Web Scraping with AutoHotKey 108- use querySelctorAll for added flexibility

Web Scraping with AutoHotkeyWeb Scraping with AutoHotkey is fun and easy however some web pages don’t have Names, IDs, or classNames set up.  Other times the pages are pretty sophisticated and you want to grab something very specific (w/out writing a lot of code).   I recently learned about QuerySelctor which uses the CSS Selector.

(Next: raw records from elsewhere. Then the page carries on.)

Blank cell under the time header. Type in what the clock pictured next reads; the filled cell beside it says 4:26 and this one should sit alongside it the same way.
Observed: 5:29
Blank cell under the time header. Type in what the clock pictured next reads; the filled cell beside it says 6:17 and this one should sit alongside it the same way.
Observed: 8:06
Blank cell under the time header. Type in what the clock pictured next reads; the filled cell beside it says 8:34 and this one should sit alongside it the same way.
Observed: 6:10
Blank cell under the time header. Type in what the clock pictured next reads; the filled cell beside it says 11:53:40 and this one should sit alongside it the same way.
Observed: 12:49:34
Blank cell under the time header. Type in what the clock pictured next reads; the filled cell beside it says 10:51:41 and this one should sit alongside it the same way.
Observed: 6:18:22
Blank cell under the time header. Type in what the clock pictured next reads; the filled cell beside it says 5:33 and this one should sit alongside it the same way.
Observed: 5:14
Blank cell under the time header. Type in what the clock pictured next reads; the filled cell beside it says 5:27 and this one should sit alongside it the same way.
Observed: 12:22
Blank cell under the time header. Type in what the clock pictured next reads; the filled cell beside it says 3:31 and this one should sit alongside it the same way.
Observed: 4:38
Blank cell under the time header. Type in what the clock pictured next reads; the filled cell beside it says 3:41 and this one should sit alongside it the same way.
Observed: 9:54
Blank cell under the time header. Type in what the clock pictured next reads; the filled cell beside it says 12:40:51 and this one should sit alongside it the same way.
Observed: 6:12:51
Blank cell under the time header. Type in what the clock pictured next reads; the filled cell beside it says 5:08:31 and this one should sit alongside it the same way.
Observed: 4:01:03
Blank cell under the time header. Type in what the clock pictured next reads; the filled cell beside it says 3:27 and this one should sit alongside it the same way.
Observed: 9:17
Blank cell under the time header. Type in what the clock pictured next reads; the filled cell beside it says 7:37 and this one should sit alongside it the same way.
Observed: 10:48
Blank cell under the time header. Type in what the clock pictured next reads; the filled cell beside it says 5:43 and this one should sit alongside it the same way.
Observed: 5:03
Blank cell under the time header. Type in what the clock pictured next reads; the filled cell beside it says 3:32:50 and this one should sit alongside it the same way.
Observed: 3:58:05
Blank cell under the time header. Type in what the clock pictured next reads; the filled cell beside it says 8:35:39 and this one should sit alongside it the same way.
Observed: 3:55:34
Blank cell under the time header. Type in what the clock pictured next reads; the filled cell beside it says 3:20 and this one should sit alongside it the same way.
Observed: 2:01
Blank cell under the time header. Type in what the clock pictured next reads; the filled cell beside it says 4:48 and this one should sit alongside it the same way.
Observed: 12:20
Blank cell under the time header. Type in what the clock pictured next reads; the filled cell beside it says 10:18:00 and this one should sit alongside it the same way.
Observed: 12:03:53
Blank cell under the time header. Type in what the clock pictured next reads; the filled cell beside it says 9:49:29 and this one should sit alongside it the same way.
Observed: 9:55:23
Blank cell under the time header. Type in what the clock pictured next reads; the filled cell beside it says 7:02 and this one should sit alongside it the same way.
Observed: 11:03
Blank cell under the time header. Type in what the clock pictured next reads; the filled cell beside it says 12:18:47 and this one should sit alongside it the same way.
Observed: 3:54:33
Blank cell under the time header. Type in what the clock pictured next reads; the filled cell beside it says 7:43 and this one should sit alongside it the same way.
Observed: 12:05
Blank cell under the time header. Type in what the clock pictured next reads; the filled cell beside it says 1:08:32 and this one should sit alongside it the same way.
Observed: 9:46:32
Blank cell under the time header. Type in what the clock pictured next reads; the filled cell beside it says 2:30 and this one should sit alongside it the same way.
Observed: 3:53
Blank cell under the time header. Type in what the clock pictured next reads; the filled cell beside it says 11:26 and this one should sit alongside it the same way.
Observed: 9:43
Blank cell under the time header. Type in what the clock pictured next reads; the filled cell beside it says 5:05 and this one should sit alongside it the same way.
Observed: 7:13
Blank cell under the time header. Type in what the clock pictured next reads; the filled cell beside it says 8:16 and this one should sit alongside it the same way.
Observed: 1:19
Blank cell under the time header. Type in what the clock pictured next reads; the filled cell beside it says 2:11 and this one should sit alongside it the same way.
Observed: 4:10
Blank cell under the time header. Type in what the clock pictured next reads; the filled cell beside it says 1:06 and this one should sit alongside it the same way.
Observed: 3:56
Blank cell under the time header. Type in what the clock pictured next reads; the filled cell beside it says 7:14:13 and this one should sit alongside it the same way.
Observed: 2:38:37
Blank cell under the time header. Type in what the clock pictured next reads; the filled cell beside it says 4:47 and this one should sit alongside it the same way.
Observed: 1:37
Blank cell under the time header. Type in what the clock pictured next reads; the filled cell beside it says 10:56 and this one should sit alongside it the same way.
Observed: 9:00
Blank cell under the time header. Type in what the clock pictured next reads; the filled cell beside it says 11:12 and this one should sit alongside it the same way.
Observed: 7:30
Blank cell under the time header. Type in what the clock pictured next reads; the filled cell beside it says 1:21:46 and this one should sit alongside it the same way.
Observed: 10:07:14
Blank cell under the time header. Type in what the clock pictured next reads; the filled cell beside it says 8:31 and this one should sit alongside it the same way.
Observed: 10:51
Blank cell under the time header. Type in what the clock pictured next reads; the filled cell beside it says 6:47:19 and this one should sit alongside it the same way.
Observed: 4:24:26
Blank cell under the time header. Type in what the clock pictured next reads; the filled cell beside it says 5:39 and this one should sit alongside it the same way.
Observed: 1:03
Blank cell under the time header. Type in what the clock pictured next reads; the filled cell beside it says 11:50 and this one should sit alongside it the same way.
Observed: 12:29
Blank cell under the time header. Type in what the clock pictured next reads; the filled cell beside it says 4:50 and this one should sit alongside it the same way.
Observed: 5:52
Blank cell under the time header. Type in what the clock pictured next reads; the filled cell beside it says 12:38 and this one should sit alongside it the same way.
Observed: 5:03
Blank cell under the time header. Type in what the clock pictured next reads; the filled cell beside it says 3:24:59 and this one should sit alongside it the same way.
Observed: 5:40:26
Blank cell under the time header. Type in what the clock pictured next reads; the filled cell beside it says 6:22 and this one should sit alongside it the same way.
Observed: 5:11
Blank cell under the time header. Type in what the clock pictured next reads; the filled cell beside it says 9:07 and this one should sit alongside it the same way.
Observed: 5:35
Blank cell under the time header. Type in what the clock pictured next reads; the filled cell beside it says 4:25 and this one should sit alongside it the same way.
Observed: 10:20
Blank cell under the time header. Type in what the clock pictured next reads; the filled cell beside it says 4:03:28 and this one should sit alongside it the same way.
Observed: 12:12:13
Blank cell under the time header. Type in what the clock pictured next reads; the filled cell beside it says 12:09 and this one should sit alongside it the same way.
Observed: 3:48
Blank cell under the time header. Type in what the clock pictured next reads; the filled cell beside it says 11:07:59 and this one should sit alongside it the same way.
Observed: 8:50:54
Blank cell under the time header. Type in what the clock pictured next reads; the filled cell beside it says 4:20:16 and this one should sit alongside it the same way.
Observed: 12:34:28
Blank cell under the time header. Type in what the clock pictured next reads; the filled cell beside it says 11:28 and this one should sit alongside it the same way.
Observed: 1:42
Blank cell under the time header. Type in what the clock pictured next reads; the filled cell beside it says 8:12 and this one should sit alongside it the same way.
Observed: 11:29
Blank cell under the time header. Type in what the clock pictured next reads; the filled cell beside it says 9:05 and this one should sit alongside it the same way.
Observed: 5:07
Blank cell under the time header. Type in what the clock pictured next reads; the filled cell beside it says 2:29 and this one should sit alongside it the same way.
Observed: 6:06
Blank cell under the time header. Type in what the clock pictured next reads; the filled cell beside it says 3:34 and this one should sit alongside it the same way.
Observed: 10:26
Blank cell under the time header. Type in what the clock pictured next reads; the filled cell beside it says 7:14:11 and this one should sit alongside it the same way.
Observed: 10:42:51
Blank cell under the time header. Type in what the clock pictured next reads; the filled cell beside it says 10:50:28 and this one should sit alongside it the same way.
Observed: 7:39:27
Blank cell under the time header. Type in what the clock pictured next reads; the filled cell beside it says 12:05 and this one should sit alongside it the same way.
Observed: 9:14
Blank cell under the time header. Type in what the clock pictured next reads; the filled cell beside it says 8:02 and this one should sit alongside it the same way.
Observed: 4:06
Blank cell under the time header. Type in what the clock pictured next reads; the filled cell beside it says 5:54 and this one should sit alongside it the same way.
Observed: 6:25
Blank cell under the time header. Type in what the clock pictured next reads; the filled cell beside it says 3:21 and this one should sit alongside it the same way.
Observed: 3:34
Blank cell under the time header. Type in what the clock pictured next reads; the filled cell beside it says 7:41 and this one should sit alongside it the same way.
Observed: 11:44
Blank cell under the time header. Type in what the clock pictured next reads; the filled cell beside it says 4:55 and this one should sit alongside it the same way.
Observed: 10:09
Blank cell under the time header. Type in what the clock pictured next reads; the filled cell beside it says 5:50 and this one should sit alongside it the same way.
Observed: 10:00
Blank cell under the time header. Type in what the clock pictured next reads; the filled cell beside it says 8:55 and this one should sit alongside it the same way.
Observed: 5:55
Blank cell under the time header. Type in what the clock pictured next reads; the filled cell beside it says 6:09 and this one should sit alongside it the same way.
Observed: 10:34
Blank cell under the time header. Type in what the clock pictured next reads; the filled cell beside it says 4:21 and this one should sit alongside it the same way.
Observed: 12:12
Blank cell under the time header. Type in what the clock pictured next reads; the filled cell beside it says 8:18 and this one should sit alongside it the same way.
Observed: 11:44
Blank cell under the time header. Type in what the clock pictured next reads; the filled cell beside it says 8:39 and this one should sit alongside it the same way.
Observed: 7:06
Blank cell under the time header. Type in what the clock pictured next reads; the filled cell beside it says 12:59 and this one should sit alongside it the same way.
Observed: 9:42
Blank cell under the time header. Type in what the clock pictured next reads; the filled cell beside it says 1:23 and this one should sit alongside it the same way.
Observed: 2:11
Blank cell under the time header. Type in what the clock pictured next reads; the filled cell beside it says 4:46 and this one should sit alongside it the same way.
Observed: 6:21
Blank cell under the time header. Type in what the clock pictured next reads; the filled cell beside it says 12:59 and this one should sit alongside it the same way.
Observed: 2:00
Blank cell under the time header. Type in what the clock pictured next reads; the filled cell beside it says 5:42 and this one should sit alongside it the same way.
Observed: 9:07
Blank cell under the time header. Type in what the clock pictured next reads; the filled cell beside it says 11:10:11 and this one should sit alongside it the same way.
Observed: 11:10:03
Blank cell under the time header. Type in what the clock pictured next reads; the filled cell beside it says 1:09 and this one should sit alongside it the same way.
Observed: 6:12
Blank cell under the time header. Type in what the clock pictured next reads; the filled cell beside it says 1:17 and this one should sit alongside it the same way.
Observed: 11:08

This W3schools page has a great, dynamic tool, that is very helpful to understand what is being grabbed.  Here is a screenshot of clicking around on the above tool which will help you get the concept.
Web Scraping with AutoHotkey QuerySelectorAll

Below is a video documenting various method calls.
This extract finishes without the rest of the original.